Yeah, I broke find. Unfortunately, the easy fix is gcc >= 3.4.

Rob Landley rob at landley.net
Thu Oct 6 16:22:56 UTC 2005


Okay, this is a problem that's likely to crop up again, and I'd like to figure 
out the best way to fix it.

After switching all of find's CONFIG_ entries to ENABLE_ entries, I ran make 
allyesconfig and make allnoconfig, but that didn't catch the case with find 
enabled but none of its sub-features enabled.  (Which breaks.)

The problem is, there are #ifdefs around the declarations of the static 
variables that these features use.  One of the advantages of using the ENABLE 
stuff is that all the code is compiled and syntaxed checked in each 
configuration, which is generally good because it catches what would 
otherwise be configuration dependent build breaks.  The _down_ side is that 
chopping out chunks of code with #ifdef and optimizing them out with 
if(ENABLE) doesn't mix well.

The reason for these #ifdefs around variables is the same reason there are 
#ifdefs around some static functions: gcc 3.3 and earlier is too stupid to 
figure out they're not used and optimize them out.   A new compile option, 
"-funit-at-a-time", was introduced in gcc 3.4, aimed at exactly this problem: 
finding unreachable static functions and variables.  Once we start using 
that, the #ifdefs around these things can go away.
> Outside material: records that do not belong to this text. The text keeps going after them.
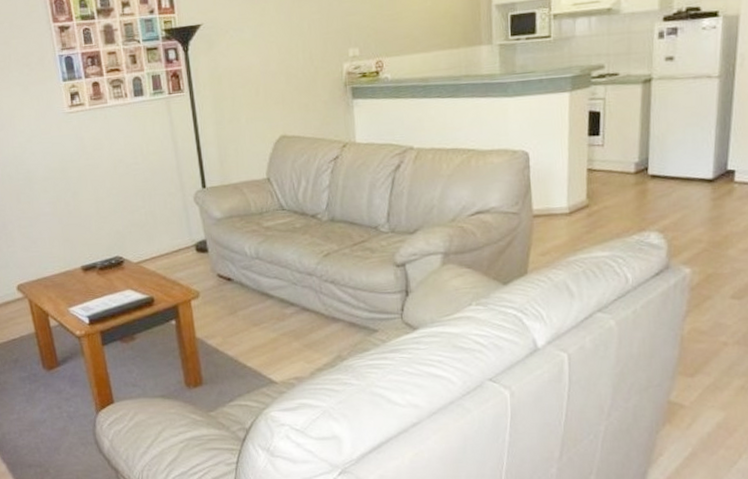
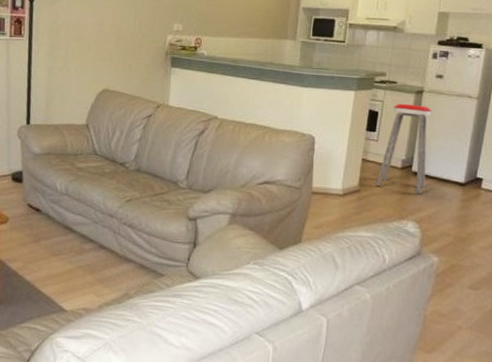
music stool: none [607,96,667,199] -> present [376,103,432,193]

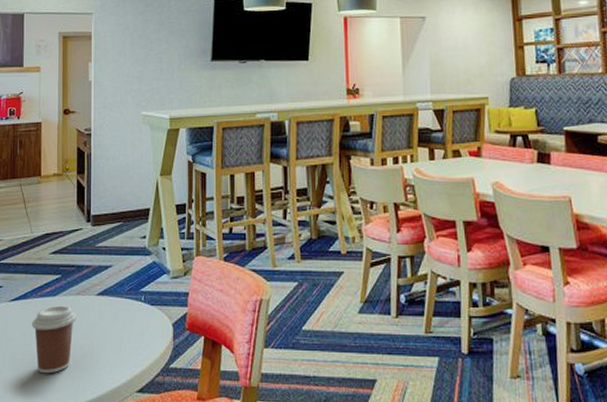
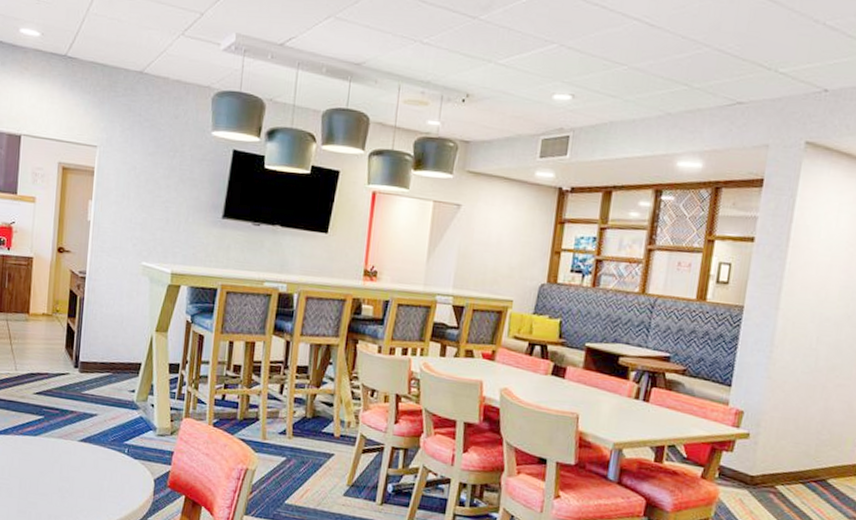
coffee cup: present [31,305,77,374] -> none [10,445,57,509]

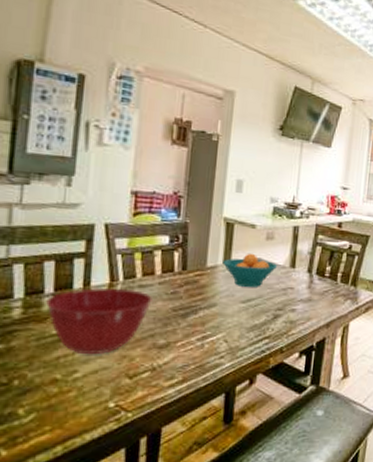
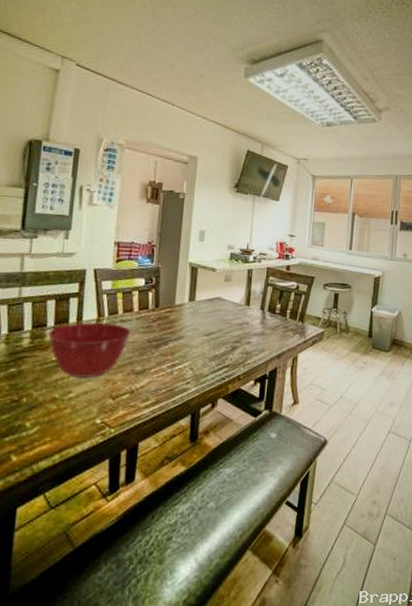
fruit bowl: present [222,253,278,287] -> none [188,292,235,322]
So today, this leaves me uncertain quite how to proceed.  The easy way to 
handle this is to remove the #ifdefs around static variables and function 
names when switching over from CONFIG to ENABLE, which means that both gcc <= 
3.3 and gcc >= 3.4 will compile something that runs, but the older compiler 
will miss some obvious optimizations.

Probably the best hybrid approach is to remove the #ifdefs around variables 
(which causes the hard-to-fix build breaks under ENABLE, don't take up too 
much run-time memory even when the compiler misses them, and don't 
necessarily increase the size of the resulting binary if they're initialized 
to 0), but leave the #ifdefs around functions (which take up noticeably more 
space) until gcc 3.3 and earlier drop out of common usage.

Opinions?  Anyone want to estimate how long it'll take gcc 3.3 and earlier to 
drop out of common usage?  (I'm guessing that 3.4 will become 50% of the 
installed base in a year or so, but won't drop below 20% usage for another 3 
or 4 years.  If 3.4 or 4.0 does produce significantly better code, we should 
have a note to that effect in the README.  Has anybody done comparisons?)

Rob

P.S.  Note I'm talking about busybox 1.1.  The 1.0 line should happily 
continue to use gcc 3.3 and earlier as optimally as possible.